#### WORK ITEM
Write out, from the entries below, exactly the lines that run between the lines holding "hãng, uy tín nhất?" and "sąsiaurio. Įvedus Amerikos", inclusive, and stop there.

#### DATASET ENTRIES

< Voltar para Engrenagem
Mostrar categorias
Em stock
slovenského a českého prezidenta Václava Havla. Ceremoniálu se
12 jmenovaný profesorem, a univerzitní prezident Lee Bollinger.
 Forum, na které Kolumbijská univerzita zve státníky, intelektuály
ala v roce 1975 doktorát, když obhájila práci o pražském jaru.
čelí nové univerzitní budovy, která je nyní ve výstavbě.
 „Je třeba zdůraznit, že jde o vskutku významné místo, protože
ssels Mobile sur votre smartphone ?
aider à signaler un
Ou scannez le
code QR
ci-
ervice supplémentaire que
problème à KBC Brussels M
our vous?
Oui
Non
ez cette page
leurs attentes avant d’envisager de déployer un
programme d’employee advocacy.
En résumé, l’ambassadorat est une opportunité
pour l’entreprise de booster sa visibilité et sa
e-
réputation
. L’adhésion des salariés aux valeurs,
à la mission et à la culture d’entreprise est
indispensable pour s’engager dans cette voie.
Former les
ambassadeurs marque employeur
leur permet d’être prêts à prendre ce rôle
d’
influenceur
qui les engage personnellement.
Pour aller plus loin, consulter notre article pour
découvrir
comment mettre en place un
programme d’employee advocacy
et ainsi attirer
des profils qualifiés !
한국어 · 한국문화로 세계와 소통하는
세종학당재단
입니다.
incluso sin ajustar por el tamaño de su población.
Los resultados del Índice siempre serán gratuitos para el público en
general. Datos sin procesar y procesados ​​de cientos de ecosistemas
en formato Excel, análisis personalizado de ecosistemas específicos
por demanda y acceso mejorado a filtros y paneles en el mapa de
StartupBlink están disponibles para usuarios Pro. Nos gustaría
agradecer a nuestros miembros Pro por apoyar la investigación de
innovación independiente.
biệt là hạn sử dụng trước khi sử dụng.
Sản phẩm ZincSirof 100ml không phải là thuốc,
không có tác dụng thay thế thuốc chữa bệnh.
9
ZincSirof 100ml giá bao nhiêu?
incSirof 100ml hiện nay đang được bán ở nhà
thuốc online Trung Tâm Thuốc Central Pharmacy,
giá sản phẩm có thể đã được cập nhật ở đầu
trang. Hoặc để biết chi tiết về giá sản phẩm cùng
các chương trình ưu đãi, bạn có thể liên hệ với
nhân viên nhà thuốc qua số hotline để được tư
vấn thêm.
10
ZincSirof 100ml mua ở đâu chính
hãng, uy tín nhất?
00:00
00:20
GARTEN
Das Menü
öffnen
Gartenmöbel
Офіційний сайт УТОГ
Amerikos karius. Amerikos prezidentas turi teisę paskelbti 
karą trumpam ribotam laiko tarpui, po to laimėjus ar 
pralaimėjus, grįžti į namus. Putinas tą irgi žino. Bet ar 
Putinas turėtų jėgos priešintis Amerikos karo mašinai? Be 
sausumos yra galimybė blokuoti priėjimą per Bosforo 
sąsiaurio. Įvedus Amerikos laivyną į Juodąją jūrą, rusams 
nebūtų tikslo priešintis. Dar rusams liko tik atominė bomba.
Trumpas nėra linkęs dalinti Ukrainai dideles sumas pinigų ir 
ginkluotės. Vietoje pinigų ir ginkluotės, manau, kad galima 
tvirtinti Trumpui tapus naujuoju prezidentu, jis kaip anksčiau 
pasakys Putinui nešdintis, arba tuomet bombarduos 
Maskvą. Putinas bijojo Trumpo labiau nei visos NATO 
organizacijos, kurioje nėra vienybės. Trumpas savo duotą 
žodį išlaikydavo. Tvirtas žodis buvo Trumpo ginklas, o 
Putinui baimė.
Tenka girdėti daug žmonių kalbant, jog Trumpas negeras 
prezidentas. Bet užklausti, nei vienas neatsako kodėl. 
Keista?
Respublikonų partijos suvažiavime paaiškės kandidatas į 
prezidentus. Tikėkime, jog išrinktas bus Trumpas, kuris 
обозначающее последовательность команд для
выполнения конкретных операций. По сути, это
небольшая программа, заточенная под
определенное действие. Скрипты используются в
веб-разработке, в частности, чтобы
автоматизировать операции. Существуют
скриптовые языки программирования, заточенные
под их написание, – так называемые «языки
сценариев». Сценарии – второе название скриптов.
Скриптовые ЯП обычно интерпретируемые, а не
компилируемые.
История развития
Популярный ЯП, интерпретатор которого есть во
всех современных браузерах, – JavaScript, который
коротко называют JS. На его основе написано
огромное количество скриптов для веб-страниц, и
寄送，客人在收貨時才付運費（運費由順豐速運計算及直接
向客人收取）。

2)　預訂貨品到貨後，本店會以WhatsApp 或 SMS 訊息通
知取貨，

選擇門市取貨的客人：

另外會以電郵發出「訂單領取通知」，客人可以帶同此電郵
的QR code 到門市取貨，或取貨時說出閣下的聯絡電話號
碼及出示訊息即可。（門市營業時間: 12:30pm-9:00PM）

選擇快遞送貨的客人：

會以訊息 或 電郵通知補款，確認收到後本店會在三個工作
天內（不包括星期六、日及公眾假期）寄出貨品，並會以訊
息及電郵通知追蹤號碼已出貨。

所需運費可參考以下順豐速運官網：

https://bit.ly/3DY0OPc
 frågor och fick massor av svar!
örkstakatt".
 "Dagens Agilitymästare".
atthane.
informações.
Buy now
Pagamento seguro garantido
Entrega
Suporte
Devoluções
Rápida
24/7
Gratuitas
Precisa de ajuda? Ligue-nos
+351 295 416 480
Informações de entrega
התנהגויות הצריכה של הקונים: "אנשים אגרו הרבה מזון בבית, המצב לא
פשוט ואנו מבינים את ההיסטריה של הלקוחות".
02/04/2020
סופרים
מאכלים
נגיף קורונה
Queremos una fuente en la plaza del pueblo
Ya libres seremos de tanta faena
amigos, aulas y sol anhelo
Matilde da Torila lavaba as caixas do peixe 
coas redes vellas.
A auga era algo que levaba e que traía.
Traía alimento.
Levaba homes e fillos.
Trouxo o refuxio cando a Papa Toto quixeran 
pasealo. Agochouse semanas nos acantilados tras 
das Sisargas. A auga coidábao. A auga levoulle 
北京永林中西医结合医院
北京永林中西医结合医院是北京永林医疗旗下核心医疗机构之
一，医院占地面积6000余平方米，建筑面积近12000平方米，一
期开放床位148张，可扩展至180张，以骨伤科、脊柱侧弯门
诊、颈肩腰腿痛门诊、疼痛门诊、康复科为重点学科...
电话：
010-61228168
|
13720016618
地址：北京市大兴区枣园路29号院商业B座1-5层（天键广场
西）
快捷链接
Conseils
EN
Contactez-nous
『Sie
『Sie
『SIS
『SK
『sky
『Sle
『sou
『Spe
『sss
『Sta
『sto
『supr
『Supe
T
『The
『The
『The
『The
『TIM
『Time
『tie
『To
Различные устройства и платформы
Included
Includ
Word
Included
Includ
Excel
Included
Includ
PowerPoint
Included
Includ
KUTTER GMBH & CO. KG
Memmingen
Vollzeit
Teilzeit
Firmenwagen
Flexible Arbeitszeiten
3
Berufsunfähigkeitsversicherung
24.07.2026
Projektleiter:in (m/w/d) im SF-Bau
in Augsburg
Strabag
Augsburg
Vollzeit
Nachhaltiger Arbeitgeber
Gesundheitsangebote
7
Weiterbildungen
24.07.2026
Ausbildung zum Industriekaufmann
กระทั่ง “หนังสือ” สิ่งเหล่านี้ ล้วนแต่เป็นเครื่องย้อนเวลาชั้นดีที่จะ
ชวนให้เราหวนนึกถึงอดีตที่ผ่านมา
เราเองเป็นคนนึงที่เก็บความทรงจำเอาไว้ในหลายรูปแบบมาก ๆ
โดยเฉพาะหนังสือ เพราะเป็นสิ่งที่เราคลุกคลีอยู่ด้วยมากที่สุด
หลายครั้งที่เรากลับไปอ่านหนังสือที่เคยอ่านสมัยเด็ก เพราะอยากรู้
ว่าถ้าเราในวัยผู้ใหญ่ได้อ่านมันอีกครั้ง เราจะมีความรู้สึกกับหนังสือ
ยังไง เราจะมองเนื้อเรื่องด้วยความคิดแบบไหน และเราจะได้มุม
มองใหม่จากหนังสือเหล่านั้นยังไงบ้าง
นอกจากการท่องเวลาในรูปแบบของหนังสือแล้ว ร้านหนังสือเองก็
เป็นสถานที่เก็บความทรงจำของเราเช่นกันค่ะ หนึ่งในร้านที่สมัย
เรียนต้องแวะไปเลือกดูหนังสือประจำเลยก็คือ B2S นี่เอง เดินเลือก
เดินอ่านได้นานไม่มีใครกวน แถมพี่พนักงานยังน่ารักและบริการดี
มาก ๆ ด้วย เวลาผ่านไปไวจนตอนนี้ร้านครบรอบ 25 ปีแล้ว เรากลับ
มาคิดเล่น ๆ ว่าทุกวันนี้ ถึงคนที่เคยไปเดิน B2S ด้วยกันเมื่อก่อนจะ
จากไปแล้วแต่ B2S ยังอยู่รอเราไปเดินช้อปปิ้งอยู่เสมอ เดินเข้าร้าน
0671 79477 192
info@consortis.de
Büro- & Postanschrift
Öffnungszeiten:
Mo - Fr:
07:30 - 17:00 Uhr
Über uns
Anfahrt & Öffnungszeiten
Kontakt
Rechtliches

#### EXERCISE ANSWER
hãng, uy tín nhất?
00:00
00:20
GARTEN
Das Menü
öffnen
Gartenmöbel
Офіційний сайт УТОГ
Amerikos karius. Amerikos prezidentas turi teisę paskelbti 
karą trumpam ribotam laiko tarpui, po to laimėjus ar 
pralaimėjus, grįžti į namus. Putinas tą irgi žino. Bet ar 
Putinas turėtų jėgos priešintis Amerikos karo mašinai? Be 
sausumos yra galimybė blokuoti priėjimą per Bosforo 
sąsiaurio. Įvedus Amerikos laivyną į Juodąją jūrą, rusams 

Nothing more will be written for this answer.